The way Siemian marched the troops down the field with such poise, such unflappable composure, everyone’s biggest post-game query was fairly obvious. “I’ll make sure I’m clear here: Kain is our starting quarterback,” And with that, Fitzgerald put to rest any questions you might have over a quarterback controversy in Evanston. On one hand, swapping Colter with Siemian to run the two-minute offense makes sense: the No. 2 has long been touted the stronger and more accurate passer, plus Colter was still shaking off a shoulder injury sustained on a blind-side hit earlier in the game. On another hand, Colter returned to the game after withstanding that blow and appeared fit to play. The Wildcats were within striking distance at this late juncture largely because of Colter’s dynamic quarterback play – two fumbles and several crippling penalties didn’t help, either – to the point where it almost seemed unfair that the dual-threat signal-caller was being robbed of this opportunity, particularly after the late-game moxie he flashed in leading NU to its season-defining upset at Nebraska less than a year ago. From Colter’s perspective, the switch was not at all surprising.

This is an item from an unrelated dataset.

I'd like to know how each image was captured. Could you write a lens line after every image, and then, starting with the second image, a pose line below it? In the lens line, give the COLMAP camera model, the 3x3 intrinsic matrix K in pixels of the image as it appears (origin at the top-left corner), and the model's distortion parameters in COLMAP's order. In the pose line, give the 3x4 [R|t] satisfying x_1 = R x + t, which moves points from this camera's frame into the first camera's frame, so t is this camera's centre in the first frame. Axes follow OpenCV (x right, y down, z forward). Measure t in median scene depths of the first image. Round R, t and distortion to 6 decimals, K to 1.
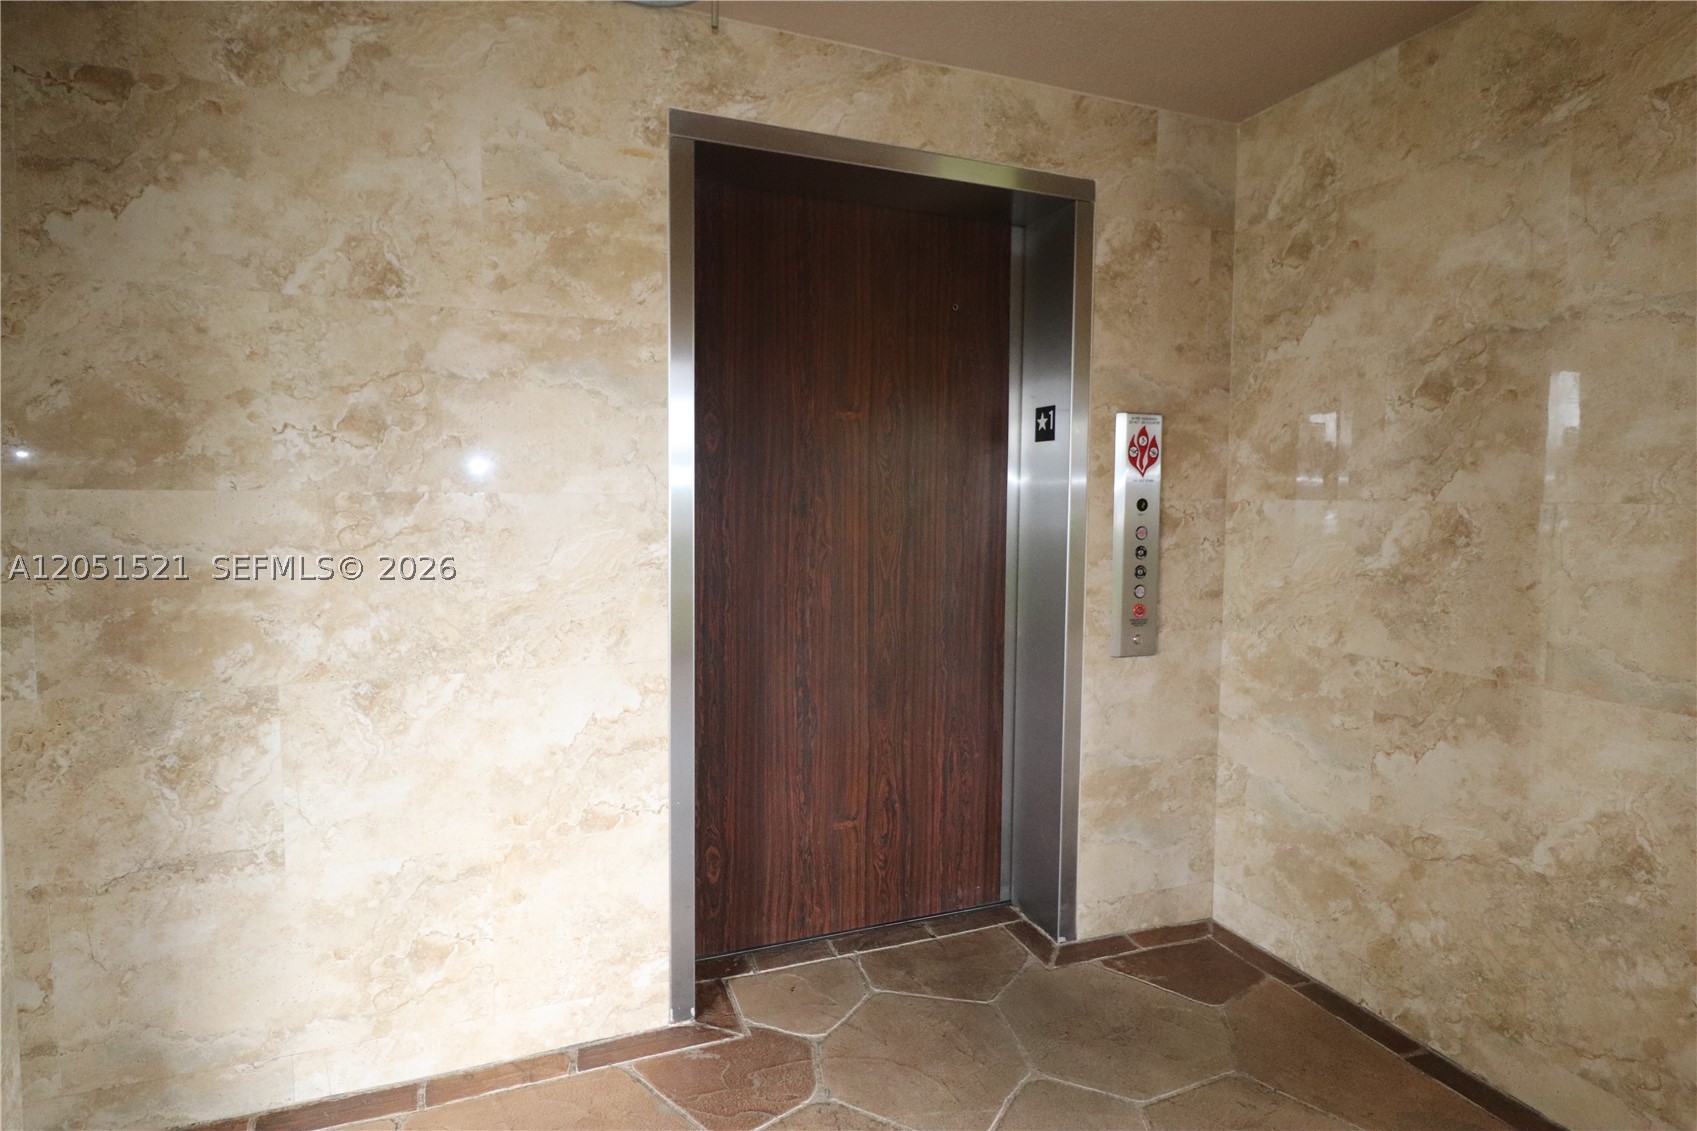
lens RADIAL K [[901.2, 0, 848.5], [0, 901.2, 565.5], [0, 0, 1]] dist [0.001780, -0.011349]
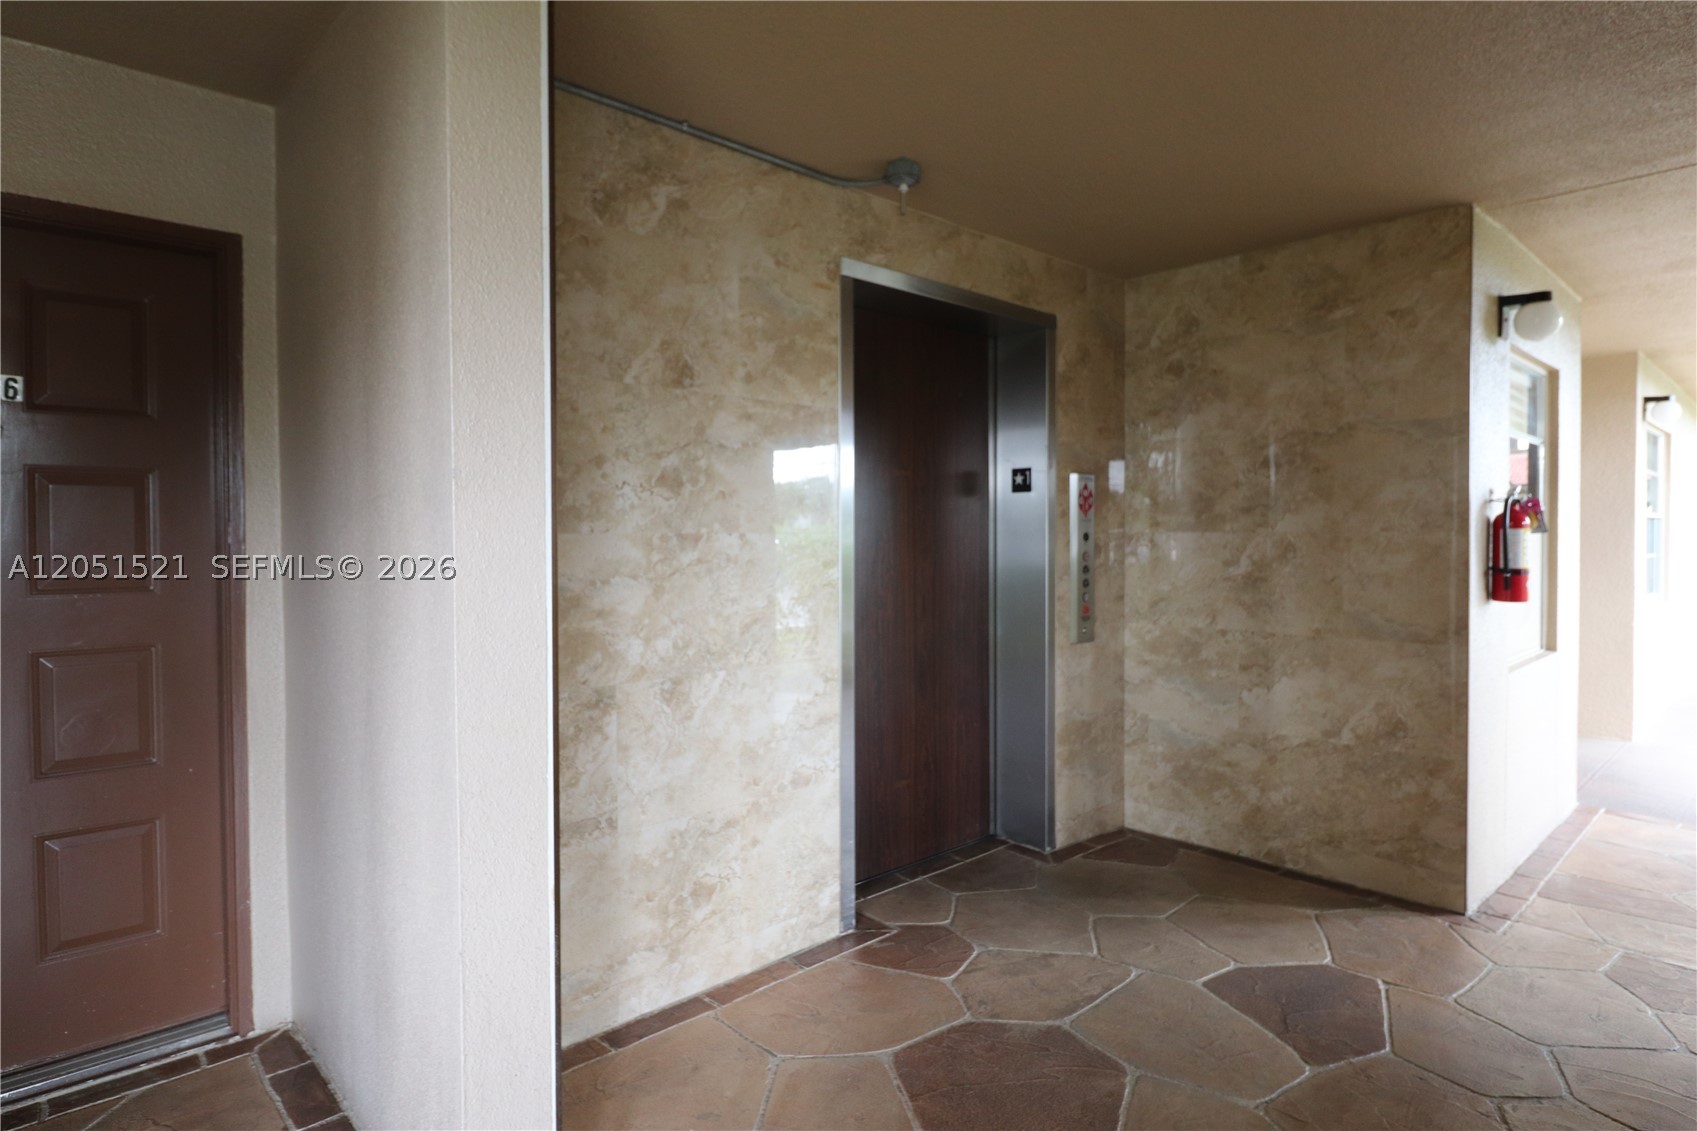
lens RADIAL K [[956.5, 0, 850.8], [0, 956.5, 571.1], [0, 0, 1]] dist [0.003702, 0.000364]
pose [[0.927936, -0.025626, 0.371858, -0.746039], [0.039534, 0.998773, -0.029824, 0.022882], [-0.370638, 0.042376, 0.927810, -0.353612]]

“It was because of the injury,” he concluded with a matter-of-fact abruptness. “Trevor went out there and did a great job. That was big time. It’s great to see him do big things.”

The win, unsettling and gut-wrenching and heart-pumping though it was, brought a strong sense of levity and delight to the NU locker room. Northwestern athletic director Jim Phillips sported a boyish grin as he hugged coaches on their way to the team buses. “Anyway we can get ‘em,” he smirked, a spirited bounce in his step as he jostled to the exit. Yet the performance should ignite concern among NU coaches and players as they prepare for next week’s game against Vanderbilt, an emerging SEC foe fresh off going toe-to-toe Thursday night with East Division contender South Carolina. The Wildcats didn’t answer any of the significant uncertainty heading into this season about the secondary, which allowed 470 passing yards and four touchdowns. The defensive line looked shaky all afternoon, with sporadic bursts of pressure blipping long stretches where Nassib was afforded luxurious amounts of time and space to operate in the pocket. The running game – besides an impressive showing from Venric Mark, who on this day will be remembered more than anything else for a pair of scintillating punt returns, one an 82-yard sprint to the end zone – couldn’t get going behind an offensive line that struggled to create enough holes. The Wildcats will need to improve in all of these facets of the game – and perhaps a few more – if they hope to take down the Commodores next week.

“I know a lot more about our football team than I did 3.5 hours ago,” Fitzgerald noted after one of the most hectic games of his tenure. NU survived the Orange, and that is to be celebrated, no doubt. But it was not the sort of performance these Wildcats hoped for, not the comforting victory they envisioned when they held a commanding 22-point lead mid-way through the third quarter.

That’s the farthest thing from their minds right now. “We found a way to get the job done,” Fitzgerald said. “We found a way to win.”